Mr. Khan's experiments involved determining the relationship between salt tolerance and carbon-12 and 13 ratios in more than 50 varieties of wheat that he brought from Pakistan and planted as seedlings in soils containing different levels of salinity. Carbon measurements were done using the Laboratory's mass spectrometer. Mr. Khan also played a key role in developing new preparation methods that would allow materials to be analyzed using a commercial instrument called a breath test analyzer. The Soil Science Unit is seeking to develop the instrument as a low-cost measurement system for carbon isotope studies.
"Screening for salt tolerance in cereals requires reliable techniques," says
Mr. Khan. "Doing it under field conditions is difficult and involves
many complex factors that take a long, long time to study".
If research singles out carbon-13 as a useful criterion, it could lead to a rapid and inexpensive screening technique for agricultural laboratories in Pakistan and other countries facing salinity problems.

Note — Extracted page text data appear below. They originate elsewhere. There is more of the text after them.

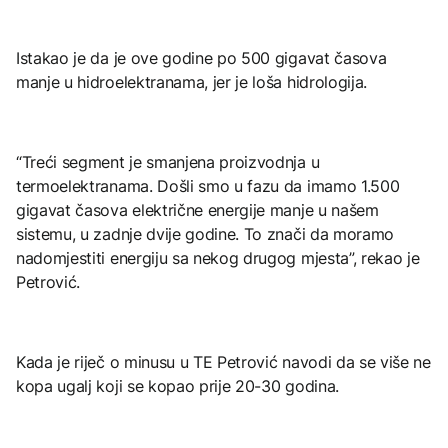
Istakao je da je ove godine po 500 gigavat časova
manje u hidroelektranama, jer je loša hidrologija.
“Treći segment je smanjena proizvodnja u
termoelektranama. Došli smo u fazu da imamo 1.500
gigavat časova električne energije manje u našem
sistemu, u zadnje dvije godine. To znači da moramo
nadomjestiti energiju sa nekog drugog mjesta”, rekao je
Petrović.
Kada je riječ o minusu u TE Petrović navodi da se više ne
kopa ugalj koji se kopao prije 20-30 godina.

"Pakistan's population is growing fast and we need to increase food production," says Mr. Khan. "Salinity affects about 50% of our irrigated land, so we have to cultivate plant varieties that can grow in saline soils."
Carbon-13 applications are common as a tracer and in studies investigating the process of photosynthesis in plants, says the IAEA's Dr. Hood. "We know it can be a useful tool in the selection of plant varieties that tolerate drought," she says. "If it turns out to be a reliable technique for screening salt tolerance, that would be a big step forward."